== Exercise brief ==
Copy out each of the entries below line for line, changing nothing.

(Supplied records Opens)

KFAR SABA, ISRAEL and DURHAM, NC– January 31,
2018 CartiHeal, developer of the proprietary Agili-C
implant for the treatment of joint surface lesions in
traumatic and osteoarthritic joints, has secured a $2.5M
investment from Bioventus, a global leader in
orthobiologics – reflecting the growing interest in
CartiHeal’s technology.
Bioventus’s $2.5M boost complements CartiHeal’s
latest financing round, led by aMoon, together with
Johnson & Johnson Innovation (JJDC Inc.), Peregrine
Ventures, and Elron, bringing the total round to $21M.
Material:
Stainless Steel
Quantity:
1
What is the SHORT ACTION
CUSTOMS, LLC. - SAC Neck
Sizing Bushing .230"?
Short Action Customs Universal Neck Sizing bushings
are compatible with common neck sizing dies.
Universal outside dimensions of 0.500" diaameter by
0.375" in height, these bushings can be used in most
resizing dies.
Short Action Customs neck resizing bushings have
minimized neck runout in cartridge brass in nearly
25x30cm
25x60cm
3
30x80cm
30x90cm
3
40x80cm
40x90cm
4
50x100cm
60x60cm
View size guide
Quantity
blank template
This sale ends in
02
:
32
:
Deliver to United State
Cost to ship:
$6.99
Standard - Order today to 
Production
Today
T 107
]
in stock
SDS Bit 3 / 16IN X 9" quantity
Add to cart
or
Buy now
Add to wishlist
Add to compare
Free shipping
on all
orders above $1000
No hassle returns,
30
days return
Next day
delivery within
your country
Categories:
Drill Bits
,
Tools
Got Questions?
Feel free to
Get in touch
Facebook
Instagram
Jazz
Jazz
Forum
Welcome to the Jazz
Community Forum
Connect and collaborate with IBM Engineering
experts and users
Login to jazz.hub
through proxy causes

(Supplied records Closes)

== Problem solution ==
KFAR SABA, ISRAEL and DURHAM, NC– January 31,
2018 CartiHeal, developer of the proprietary Agili-C
implant for the treatment of joint surface lesions in
traumatic and osteoarthritic joints, has secured a $2.5M
investment from Bioventus, a global leader in
orthobiologics – reflecting the growing interest in
CartiHeal’s technology.
Bioventus’s $2.5M boost complements CartiHeal’s
latest financing round, led by aMoon, together with
Johnson & Johnson Innovation (JJDC Inc.), Peregrine
Ventures, and Elron, bringing the total round to $21M.
Material:
Stainless Steel
Quantity:
1
What is the SHORT ACTION
CUSTOMS, LLC. - SAC Neck
Sizing Bushing .230"?
Short Action Customs Universal Neck Sizing bushings
are compatible with common neck sizing dies.
Universal outside dimensions of 0.500" diaameter by
0.375" in height, these bushings can be used in most
resizing dies.
Short Action Customs neck resizing bushings have
minimized neck runout in cartridge brass in nearly
25x30cm
25x60cm
3
30x80cm
30x90cm
3
40x80cm
40x90cm
4
50x100cm
60x60cm
View size guide
Quantity
blank template
This sale ends in
02
:
32
:
Deliver to United State
Cost to ship:
$6.99
Standard - Order today to 
Production
Today
T 107
]
in stock
SDS Bit 3 / 16IN X 9" quantity
Add to cart
or
Buy now
Add to wishlist
Add to compare
Free shipping
on all
orders above $1000
No hassle returns,
30
days return
Next day
delivery within
your country
Categories:
Drill Bits
,
Tools
Got Questions?
Feel free to
Get in touch
Facebook
Instagram
Jazz
Jazz
Forum
Welcome to the Jazz
Community Forum
Connect and collaborate with IBM Engineering
experts and users
Login to jazz.hub
through proxy causes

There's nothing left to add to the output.